**Complete the following**
A) Decide whether each statement below agrees with the skydiving account: (i) the writer sits in the airplane door at 13,000 feet; (ii) the writer has known the man strapped to their back for years; (iii) the hangar doors at the skydiving center were closed. Give yes or no for each, with the deciding words of the account quoted.
B) Carry on the skydiving account below, picking up right after its final sentence.

** Start Text excerpt **

I'm still not entirely sure why I agreed to jump out of a perfectly good airplane. Partially, I think, it was because a pretty young editor suggested it. Partially because I was scared of it. Partially because I don't know what's good for me. 

    Sitting in the narrow door of an airplane at 13,000 feet, the roar of the wind and the engines makes a solid wall of sound, and the cold pierces three layers of clothing. Clouds drift by underfoot.   

    The hands are crossed on the chest in the mortuary position. The brain, which reached this sorry state through an abundance of ego and an absence of reason, has gone off-line, leaving just one message: Good luck and don't forget to arch your back.

    This is the stuff of nightmares. This is the last place I ever wanted to be. And in a second or two, the big, jolly fellow attached to my back is going to push us both out of the airplane. I met him half an hour ago, I don't know his last name, but he's my dearest friend.

    He's got the parachute.

    Jumping out of an airplane always has been the scariest thing I could imagine. Whenever the subject of skydiving arose, I swore it would be the last thing I would ever do. So, of course, I agreed to do it. There's no fool like an old fool.

    On the Friday after Thanksgiving, the Peach State Skydiving Center at the Covington Airport had the chaotic air of festival day in a rustic Bohemian village. The doors to the small hangar were open. Trim, athletic young men and women stood around in form-fitting jump suits, chatting or studiously packing parachutes.

** End Text excerpt **
** Start Recorded data **

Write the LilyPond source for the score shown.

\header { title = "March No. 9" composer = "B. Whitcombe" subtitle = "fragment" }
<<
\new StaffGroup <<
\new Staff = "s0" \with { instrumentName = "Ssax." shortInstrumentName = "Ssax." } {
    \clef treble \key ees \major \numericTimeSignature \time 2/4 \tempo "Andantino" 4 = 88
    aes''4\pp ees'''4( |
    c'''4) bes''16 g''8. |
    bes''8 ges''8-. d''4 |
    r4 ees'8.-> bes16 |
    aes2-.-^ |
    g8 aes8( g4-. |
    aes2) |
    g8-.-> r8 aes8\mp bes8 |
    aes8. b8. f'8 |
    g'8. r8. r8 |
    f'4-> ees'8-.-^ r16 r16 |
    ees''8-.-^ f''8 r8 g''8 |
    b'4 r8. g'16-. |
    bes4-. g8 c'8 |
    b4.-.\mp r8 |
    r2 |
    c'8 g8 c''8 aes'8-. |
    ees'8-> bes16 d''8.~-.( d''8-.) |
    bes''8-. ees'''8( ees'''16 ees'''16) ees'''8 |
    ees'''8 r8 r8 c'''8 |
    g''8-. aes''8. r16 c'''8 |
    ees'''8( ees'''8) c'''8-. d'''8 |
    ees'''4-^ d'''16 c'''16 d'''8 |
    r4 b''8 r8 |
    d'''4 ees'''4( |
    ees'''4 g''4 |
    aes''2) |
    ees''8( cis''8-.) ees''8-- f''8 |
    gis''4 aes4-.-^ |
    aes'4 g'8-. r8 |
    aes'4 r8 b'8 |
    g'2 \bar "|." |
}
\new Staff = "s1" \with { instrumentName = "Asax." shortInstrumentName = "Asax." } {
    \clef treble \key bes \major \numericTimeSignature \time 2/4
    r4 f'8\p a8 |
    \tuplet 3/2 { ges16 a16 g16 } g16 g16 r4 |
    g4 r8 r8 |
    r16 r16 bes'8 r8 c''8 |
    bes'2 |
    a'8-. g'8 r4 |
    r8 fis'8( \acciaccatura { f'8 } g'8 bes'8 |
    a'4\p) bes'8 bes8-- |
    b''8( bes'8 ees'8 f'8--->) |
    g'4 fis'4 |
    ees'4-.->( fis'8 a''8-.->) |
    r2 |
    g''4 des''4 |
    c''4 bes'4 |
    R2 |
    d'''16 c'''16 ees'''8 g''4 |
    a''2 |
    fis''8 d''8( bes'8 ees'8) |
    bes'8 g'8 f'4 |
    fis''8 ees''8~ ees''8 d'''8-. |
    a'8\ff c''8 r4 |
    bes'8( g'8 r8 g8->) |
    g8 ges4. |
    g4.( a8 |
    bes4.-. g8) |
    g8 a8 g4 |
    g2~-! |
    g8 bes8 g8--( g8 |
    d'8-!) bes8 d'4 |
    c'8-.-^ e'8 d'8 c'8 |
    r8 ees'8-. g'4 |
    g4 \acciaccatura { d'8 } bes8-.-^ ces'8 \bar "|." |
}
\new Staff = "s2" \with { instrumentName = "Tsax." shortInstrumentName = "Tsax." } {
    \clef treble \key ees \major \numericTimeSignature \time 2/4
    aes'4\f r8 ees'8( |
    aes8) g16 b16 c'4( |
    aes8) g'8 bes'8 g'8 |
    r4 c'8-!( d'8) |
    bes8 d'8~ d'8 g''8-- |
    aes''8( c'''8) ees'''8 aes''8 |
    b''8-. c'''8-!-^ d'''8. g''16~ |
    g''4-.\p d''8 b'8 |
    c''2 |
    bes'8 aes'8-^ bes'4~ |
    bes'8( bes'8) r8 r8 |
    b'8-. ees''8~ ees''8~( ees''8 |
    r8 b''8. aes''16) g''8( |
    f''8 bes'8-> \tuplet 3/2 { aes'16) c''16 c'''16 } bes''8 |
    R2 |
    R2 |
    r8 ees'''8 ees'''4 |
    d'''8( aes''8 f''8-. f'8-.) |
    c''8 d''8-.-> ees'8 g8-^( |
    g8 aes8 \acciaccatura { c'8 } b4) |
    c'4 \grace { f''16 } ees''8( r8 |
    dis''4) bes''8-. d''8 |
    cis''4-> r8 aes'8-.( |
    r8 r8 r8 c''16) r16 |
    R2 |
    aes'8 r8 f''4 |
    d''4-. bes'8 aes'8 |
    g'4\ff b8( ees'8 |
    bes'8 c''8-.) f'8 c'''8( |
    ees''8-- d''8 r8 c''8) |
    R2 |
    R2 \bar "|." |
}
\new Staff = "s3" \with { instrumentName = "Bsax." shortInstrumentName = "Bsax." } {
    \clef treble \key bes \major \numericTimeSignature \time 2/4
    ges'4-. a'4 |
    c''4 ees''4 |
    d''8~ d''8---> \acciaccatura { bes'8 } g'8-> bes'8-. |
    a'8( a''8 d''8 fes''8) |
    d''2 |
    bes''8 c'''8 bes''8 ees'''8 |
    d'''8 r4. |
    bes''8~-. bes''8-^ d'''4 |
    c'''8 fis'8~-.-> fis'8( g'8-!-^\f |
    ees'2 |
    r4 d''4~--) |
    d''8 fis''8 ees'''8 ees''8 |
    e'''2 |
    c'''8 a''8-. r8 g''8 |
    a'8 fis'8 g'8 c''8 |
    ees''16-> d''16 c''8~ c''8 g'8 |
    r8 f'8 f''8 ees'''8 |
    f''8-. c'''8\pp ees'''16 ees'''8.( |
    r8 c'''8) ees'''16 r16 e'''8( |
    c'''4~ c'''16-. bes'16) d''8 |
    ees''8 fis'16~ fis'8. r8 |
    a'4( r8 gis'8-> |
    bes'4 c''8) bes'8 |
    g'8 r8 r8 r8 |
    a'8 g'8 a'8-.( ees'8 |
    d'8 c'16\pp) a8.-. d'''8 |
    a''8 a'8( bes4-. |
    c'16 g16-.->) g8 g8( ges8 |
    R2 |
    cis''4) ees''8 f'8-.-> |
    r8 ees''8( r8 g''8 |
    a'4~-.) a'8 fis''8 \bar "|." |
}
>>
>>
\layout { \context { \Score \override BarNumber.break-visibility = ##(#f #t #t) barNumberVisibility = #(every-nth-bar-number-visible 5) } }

** End Recorded data **

**Exercise responses**
A)
(i) Yes: "Sitting in the narrow door of an airplane at 13,000 feet"
(ii) No: "I met him half an hour ago"
(iii) No: "The doors to the small hangar were open."

B)
    Outside, a woman and her small son played catch with a football. An incredibly energetic little dog dashed about, seeking someone to play with. Hot dogs and hamburgers sizzled on a large grill.

    Off to the side, in a little utility building, sat Stewart Spencer, who runs this show. He was trying to get up the manifest for the first jump out of a twin-engine Beech Queen Air, which holds 12 jumpers and needs to be full as often as possible to make ends meet. "No, this isn't very busy," he said. "You ought to see this place on a good Saturday. There'll be 500 people out here."

    Skydiving would appear to be a virtual addiction to those who succumb to it. Spencer, who complains that as jump coordinator he gets to go up only 200 to 300 times a year, agrees. "We have people who'll jump 12 or 14 times in a weekend," he said.

    Mine was to be a tandem jump, which is to say an experienced instructor would be attached to me to be sure everything was done correctly. Otherwise, a minimum of four hours of classroom instruction would be necessary before a solo jump. A young, military-looking fellow bounded out of the control shack, grabbed my hand, introduced himself as Lon and said he'd be my instructor. He had a competent air about him.

    As half a dozen skydivers gathered in front of the hangar to catch the day's first plane, Lon went inside to pack his ---our ---parachute. Not wanting to distract him, I looked around at the others.

  If that day was a fair example, it would seem that homely people either do not wish, or are not allowed, to skydive. All were young, very fit, very attractive and very confident. I was a warthog at a gazelle convention.

    There were three of us left to do tandem jumps with Lon, including another young man and an even younger woman. Lon gave us a few minutes of intense instruction. The main thing, he said, was to arch the back as sharply as possible upon leaving the airplane. Cross the arms on the chest, count to six and then spread the arms to a surrender position. But maintain the arched back throughout the free fall.

    He was very serious about this; it was obviously critical. He said something about tumbling if the back wasn't arched. He even made each of us get up on a table face down and demonstrate that we understood what was expected.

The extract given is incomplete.